------ RECORDS TO USE

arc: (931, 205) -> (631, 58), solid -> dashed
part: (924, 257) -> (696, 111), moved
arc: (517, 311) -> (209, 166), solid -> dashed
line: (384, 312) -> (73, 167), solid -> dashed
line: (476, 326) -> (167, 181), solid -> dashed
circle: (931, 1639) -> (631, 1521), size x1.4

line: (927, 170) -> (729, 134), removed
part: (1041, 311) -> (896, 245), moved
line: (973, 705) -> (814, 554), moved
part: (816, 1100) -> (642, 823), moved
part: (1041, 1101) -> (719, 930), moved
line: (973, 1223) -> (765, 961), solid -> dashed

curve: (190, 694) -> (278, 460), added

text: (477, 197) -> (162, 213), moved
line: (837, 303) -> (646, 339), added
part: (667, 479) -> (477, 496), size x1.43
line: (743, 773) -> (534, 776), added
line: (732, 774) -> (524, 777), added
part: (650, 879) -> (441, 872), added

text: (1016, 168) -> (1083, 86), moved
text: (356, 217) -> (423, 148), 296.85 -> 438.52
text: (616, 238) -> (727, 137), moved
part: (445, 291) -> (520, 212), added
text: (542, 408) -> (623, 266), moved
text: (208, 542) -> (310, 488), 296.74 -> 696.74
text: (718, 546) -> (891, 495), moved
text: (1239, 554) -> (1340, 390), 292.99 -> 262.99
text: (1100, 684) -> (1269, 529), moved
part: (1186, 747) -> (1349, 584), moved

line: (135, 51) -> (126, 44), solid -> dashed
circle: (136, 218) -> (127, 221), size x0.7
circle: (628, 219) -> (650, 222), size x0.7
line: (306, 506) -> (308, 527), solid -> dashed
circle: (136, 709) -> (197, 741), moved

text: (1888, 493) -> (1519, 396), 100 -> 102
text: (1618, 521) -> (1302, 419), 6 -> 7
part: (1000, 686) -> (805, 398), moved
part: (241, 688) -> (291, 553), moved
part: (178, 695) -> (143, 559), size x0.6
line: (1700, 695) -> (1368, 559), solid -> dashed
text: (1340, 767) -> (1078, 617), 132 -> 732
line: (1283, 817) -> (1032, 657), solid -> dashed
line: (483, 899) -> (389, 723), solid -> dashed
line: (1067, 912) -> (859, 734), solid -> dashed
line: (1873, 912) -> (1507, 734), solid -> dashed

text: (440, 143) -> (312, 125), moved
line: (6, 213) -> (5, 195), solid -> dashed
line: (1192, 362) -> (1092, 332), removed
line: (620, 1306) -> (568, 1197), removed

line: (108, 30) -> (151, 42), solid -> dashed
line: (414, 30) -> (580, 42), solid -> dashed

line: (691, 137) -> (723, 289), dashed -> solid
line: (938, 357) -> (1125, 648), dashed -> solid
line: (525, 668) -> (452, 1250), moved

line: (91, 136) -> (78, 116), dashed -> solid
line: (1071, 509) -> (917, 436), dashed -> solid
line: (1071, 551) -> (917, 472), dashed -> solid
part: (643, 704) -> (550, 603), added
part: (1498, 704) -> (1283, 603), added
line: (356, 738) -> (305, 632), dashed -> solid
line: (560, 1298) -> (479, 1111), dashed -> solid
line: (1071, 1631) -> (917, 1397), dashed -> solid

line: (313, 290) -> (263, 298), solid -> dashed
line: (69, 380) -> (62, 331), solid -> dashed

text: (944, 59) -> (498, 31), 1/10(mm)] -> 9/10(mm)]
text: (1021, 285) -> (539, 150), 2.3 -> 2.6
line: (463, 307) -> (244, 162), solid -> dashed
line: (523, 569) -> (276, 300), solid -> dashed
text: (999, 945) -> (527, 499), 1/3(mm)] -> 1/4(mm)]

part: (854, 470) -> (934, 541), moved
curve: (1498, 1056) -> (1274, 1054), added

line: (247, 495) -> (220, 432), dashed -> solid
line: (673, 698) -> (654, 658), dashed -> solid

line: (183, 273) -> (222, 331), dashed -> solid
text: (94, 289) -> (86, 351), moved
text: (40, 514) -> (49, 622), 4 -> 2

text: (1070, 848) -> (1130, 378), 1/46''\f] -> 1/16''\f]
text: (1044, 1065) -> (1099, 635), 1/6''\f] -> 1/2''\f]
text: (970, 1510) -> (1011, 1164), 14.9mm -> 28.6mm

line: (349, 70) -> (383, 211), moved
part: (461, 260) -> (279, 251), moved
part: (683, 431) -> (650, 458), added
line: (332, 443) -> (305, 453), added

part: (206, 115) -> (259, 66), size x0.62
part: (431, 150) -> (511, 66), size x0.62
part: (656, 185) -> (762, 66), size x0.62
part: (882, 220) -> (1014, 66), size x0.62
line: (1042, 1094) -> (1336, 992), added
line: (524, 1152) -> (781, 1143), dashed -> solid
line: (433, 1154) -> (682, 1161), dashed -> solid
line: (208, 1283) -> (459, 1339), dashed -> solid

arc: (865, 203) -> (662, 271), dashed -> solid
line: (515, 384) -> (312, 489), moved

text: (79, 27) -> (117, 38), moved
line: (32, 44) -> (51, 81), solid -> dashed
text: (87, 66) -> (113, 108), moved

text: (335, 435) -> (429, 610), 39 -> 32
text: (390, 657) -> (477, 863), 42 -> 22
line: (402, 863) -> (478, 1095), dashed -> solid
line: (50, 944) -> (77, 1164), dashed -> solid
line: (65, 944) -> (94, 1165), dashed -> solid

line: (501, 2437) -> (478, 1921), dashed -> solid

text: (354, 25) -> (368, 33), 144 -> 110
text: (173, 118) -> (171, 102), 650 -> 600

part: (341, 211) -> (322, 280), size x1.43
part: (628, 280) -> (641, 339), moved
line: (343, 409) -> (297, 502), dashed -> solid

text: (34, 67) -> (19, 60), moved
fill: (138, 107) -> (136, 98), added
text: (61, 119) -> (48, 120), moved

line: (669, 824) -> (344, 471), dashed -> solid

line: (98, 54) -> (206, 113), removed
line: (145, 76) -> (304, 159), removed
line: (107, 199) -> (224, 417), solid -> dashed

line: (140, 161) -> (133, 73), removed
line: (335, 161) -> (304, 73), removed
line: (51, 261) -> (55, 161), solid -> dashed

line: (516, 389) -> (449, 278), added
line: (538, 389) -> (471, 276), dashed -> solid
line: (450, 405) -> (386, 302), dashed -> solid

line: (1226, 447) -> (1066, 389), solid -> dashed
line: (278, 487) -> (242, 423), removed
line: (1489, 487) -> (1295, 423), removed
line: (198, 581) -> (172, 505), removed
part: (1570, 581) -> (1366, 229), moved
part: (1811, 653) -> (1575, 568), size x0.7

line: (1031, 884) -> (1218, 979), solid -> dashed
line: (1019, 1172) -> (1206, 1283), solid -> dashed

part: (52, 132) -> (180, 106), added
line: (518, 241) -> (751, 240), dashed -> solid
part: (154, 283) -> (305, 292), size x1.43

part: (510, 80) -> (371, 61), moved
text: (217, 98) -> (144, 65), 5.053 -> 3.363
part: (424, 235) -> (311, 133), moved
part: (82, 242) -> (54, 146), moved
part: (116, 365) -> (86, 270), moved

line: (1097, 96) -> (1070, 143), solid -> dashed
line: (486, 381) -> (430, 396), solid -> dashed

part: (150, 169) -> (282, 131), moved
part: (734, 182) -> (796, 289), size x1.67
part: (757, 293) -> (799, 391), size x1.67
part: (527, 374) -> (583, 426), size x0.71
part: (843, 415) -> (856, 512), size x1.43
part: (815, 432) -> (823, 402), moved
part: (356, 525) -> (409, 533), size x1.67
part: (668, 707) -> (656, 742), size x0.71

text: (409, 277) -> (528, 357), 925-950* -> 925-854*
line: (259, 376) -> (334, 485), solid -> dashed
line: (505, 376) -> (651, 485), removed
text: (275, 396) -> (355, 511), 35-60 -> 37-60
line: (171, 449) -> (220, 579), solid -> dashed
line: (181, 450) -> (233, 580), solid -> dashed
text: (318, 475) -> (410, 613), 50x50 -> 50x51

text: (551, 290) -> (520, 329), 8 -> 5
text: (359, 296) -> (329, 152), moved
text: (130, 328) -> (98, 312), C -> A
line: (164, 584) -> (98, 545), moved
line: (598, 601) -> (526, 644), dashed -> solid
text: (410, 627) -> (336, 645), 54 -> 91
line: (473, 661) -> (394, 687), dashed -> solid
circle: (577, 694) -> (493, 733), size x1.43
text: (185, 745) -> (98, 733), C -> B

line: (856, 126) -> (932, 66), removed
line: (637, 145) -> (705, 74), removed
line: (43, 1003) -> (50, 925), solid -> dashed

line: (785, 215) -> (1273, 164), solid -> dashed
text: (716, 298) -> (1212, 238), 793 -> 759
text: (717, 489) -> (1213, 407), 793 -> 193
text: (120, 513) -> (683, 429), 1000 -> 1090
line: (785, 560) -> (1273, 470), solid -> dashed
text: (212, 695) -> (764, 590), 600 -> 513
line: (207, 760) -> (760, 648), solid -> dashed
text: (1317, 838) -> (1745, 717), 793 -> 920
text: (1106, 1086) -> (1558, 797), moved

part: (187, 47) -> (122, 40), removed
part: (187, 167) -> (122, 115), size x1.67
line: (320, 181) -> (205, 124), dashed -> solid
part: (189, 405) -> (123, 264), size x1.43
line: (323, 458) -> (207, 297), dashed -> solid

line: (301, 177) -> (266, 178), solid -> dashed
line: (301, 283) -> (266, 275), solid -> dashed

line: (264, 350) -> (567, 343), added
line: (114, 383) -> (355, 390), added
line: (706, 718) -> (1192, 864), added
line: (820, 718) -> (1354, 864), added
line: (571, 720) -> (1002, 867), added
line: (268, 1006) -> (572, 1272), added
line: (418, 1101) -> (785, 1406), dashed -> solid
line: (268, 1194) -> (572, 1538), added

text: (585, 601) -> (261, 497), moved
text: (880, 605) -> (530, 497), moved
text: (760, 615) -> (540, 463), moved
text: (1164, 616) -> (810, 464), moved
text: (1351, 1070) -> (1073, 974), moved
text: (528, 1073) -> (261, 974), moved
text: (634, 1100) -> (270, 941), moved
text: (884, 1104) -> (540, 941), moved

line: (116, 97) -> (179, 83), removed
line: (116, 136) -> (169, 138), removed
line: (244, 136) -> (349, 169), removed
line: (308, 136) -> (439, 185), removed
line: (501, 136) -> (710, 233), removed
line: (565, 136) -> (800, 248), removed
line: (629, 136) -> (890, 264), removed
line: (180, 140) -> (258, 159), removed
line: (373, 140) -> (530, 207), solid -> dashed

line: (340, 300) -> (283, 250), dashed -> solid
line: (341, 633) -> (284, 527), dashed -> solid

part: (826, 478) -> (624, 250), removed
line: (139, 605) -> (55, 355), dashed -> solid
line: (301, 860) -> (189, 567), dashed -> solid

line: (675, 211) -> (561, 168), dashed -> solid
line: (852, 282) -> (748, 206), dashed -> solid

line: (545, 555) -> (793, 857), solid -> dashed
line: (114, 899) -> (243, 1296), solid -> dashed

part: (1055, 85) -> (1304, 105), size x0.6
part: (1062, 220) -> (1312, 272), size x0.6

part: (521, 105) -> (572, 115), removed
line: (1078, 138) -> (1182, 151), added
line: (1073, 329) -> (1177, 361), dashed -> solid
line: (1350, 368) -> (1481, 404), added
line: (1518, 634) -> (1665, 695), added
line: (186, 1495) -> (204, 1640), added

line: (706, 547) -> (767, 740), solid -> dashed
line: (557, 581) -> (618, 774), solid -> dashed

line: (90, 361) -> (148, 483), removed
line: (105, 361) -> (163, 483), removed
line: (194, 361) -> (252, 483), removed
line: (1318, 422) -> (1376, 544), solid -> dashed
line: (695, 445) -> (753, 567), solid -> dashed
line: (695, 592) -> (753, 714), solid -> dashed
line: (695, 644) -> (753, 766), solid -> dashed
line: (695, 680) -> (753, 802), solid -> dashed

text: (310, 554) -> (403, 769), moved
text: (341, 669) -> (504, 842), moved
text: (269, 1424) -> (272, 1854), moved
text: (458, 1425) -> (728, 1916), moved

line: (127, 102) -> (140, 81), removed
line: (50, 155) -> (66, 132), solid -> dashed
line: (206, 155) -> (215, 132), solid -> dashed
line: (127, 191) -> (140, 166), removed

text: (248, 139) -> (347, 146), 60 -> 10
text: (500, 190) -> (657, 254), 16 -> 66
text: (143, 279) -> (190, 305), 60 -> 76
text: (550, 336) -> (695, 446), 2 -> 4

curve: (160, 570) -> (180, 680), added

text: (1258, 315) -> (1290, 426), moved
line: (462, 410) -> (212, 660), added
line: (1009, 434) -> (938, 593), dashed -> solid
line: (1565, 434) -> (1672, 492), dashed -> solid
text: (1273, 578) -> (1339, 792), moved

------------

Out of the entries above, write out only the lines between the line holding "part: (1000, 686) -> (805, 398), moved" and the line holding "line: (69, 380) -> (62, 331), solid -> dashed", inclusive, each exactly as given.

▶ [OUTPUT FOR THIS TASK]
part: (1000, 686) -> (805, 398), moved
part: (241, 688) -> (291, 553), moved
part: (178, 695) -> (143, 559), size x0.6
line: (1700, 695) -> (1368, 559), solid -> dashed
text: (1340, 767) -> (1078, 617), 132 -> 732
line: (1283, 817) -> (1032, 657), solid -> dashed
line: (483, 899) -> (389, 723), solid -> dashed
line: (1067, 912) -> (859, 734), solid -> dashed
line: (1873, 912) -> (1507, 734), solid -> dashed

text: (440, 143) -> (312, 125), moved
line: (6, 213) -> (5, 195), solid -> dashed
line: (1192, 362) -> (1092, 332), removed
line: (620, 1306) -> (568, 1197), removed

line: (108, 30) -> (151, 42), solid -> dashed
line: (414, 30) -> (580, 42), solid -> dashed

line: (691, 137) -> (723, 289), dashed -> solid
line: (938, 357) -> (1125, 648), dashed -> solid
line: (525, 668) -> (452, 1250), moved

line: (91, 136) -> (78, 116), dashed -> solid
line: (1071, 509) -> (917, 436), dashed -> solid
line: (1071, 551) -> (917, 472), dashed -> solid
part: (643, 704) -> (550, 603), added
part: (1498, 704) -> (1283, 603), added
line: (356, 738) -> (305, 632), dashed -> solid
line: (560, 1298) -> (479, 1111), dashed -> solid
line: (1071, 1631) -> (917, 1397), dashed -> solid

line: (313, 290) -> (263, 298), solid -> dashed
line: (69, 380) -> (62, 331), solid -> dashed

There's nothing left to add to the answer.